In October 2013, Dr. Sarah Laurie delivered her speech, “Wind Turbine Noise, Adverse Health Effects & Professional Ethics” at the Human Rights Conference. The CEO of the Waubra Foundation discussed “the damage unregulated noise pollution is doing to human health, with a particular focus on the effects of infrasound and low frequency noise. Wind turbines are one source, but there are others also doing damage.” Dr. Laurie pointed out that Dr. Kelly and his co-researchers at the Solar Energy Research Institute “identified in 1985 that the source of annoyance for the residents living near a single downwind bladed turbine was ‘impulsive infrasound and low frequency noise, which resonated within the building structure.’”
http://waubrafoundation.org.au/resources/laurie-s-wind-turbine-noise-adverse-health-effects-and-professional-ethics/

Some minks born prematurely
Courtesy: World Council for Nature
Mark Duchamp, also Chairman of World Council for Nature, reported that Denmark, EU’s leader in mink farming, lost millions of kroners in “damaged pelts when wind turbines started to operate near a mink farm. The animals became aggressive, attacking one another, and resulting in many deaths.” http://www.maskinbladet.dk/artikel/tidligere-miljominister-vil-aendre-vindmollebekendtgorelse

Duchamp reported on June 7, 2014 that 1,600 minks were born prematurely, with deformities, or dead. With the farmer’s permission, he posted pictures of the fetuses. Four 3-Megawatt turbines, VESTAS model V112, 140 m in height, were installed 328 m away from the farm. http://wcfn.org/

Because the only major change in the farm life of these minks who died or miscarried en masse in mysterious circumstances in two separate incidents (one of which was described to a parliamentary committee on wind farms), and disease was ruled out,  it was speculated that the installation of wind turbines was the only culprit.
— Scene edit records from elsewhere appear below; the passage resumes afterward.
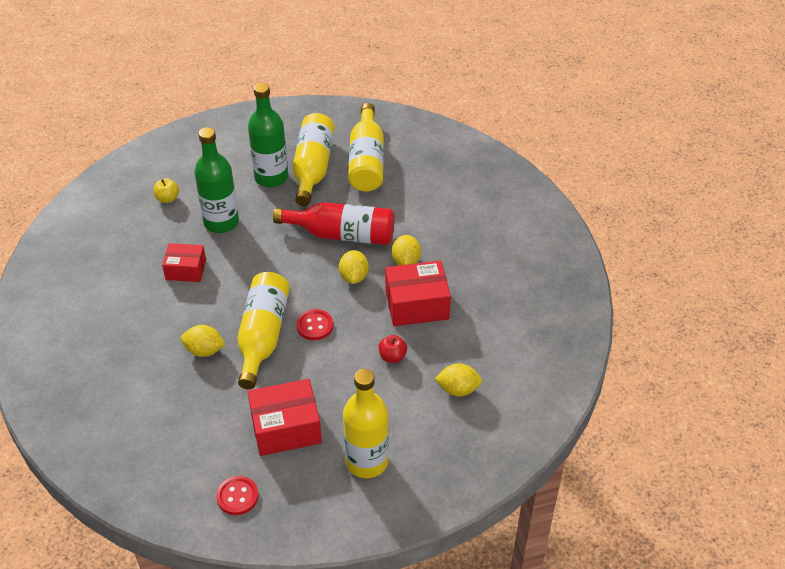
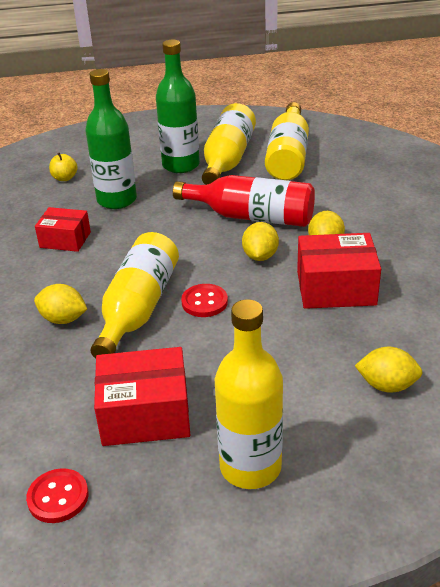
camera: 10 degrees right, 10 degrees down
red apple [379,335,407,363] -> none

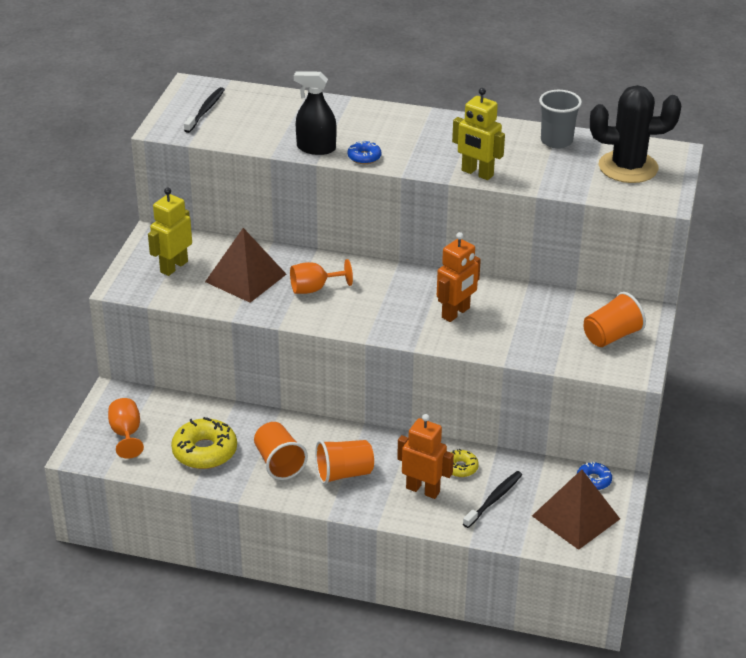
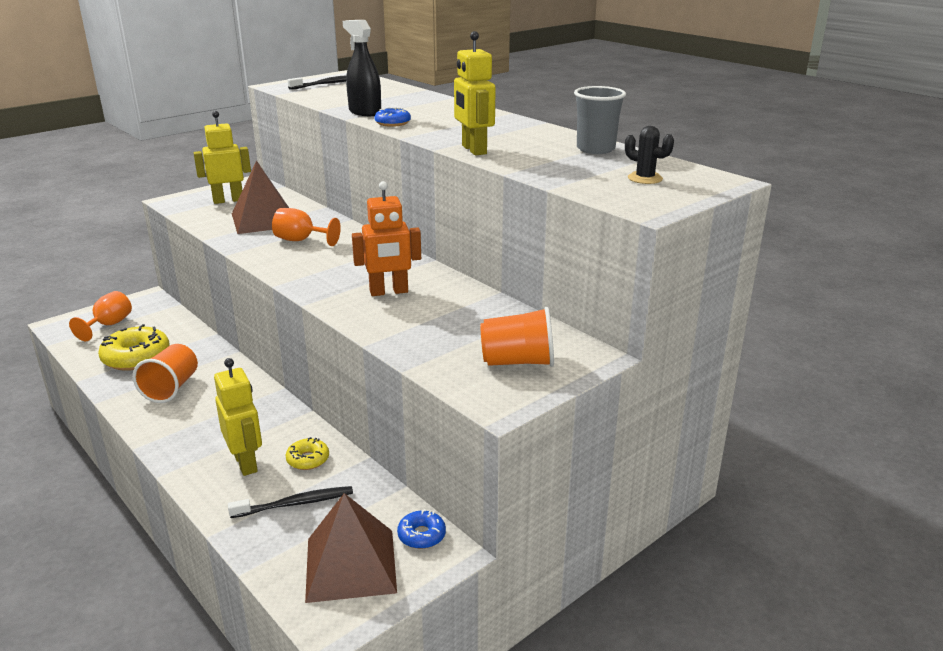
camera: 35 degrees right, 10 degrees down
orange cup [315,440,374,485] -> none
orange robot [397,414,454,499] -> yellow robot [214,358,262,476]
black cactus [590,85,681,183] -> black cactus [625,126,674,184], size x0.45

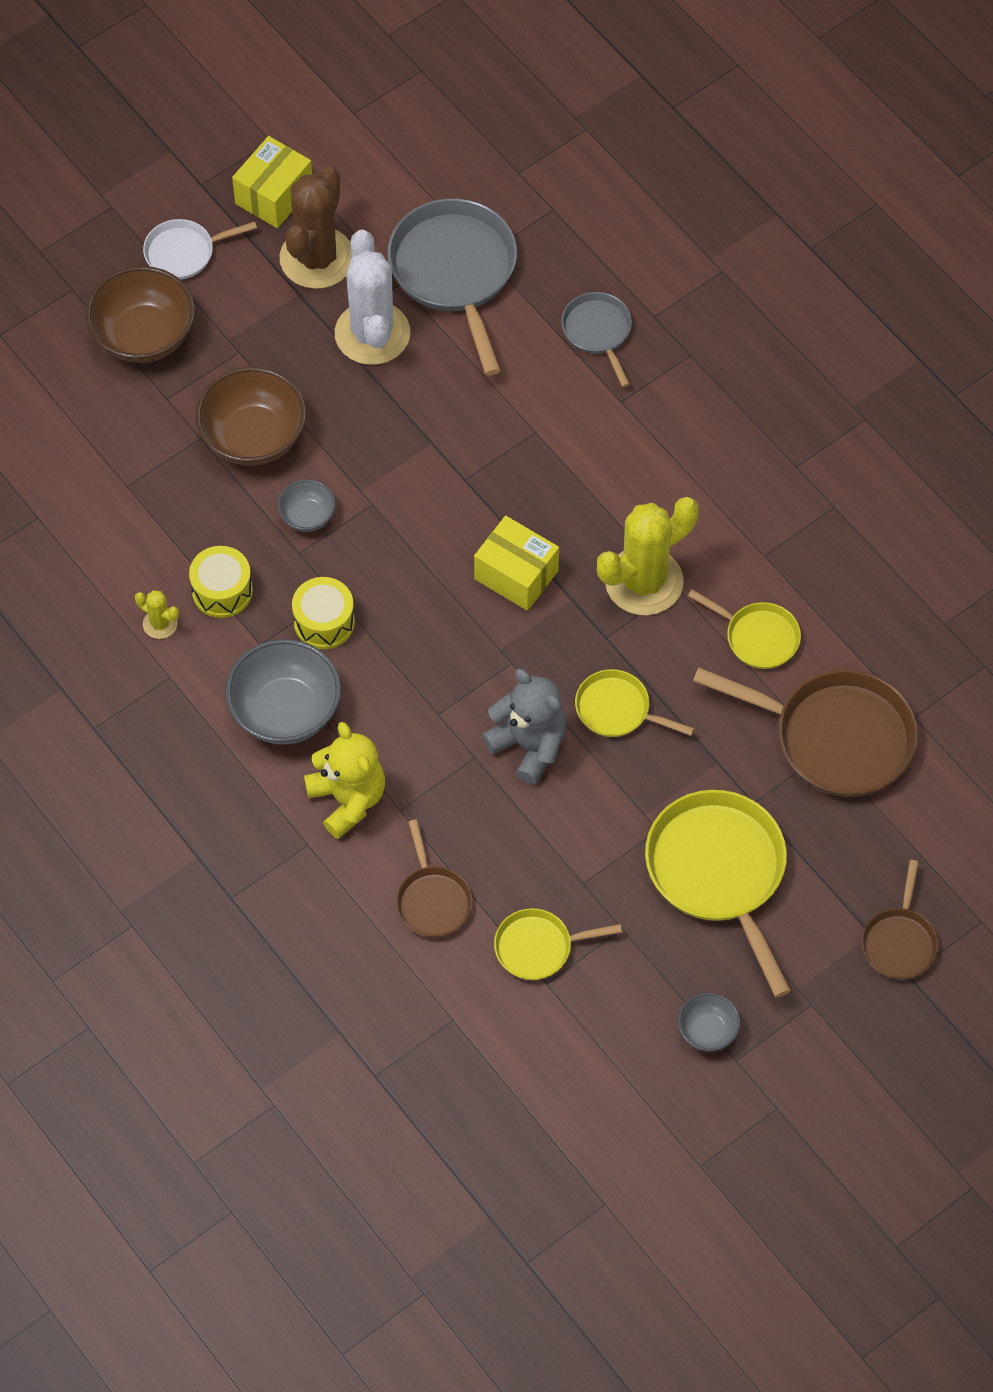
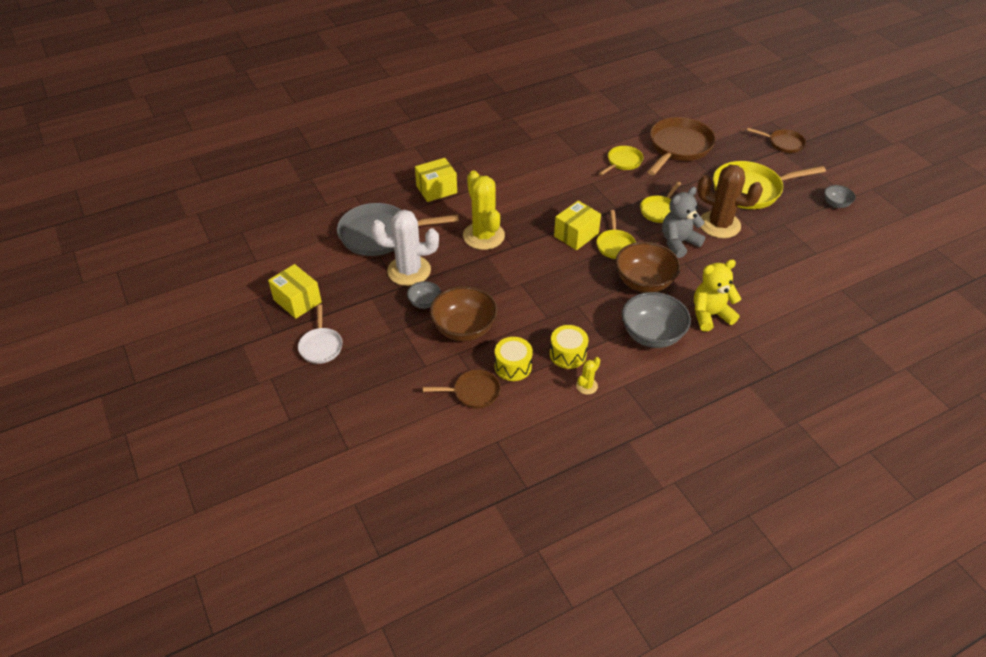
camera: 80 degrees left, 15 degrees down
brown bowl [86,266,195,363] -> brown bowl moved to [615,242,680,293]
grey bowl [277,479,336,532] -> grey bowl moved to [407,281,441,309]
brown cactus [280,166,352,289] -> brown cactus moved to [697,165,763,238]
yellow drum [292,577,355,649] -> yellow drum moved to [495,337,533,381]
brown pan [396,819,472,938] -> brown pan moved to [423,370,501,408]
yellow pan [494,908,622,980] -> yellow pan moved to [596,210,636,259]
grey pan [561,292,632,387] -> yellow box [415,158,457,202]
yellow cactus [597,497,698,615] -> yellow cactus moved to [463,171,505,250]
Duchamp said, “low frequency vibrations emitted by wind turbines can cause serious ill-effects on health, including altered behavior, deformities, miscarriages, and premature births.
Dead minks who attacked each other
Courtesy: World Council for Nature

In spite of the fact that wind and solar energy are not reliable, depending on fossil energy during down times, kill millions of birds, including our national bird (an estimated 2,300 golden eagles over the past 25 years were killed at Altamont Pass, California), harm animals and their fetal development, and affect human health in many ways, Democrats, including those now in charge in Virginia, are going full-steam ahead with their environmentalist agenda through executive orders and EPA regulations.

Update
The farmer petitioned the government to move his mink farm further away from the four wind turbines on his own land but his permit was denied.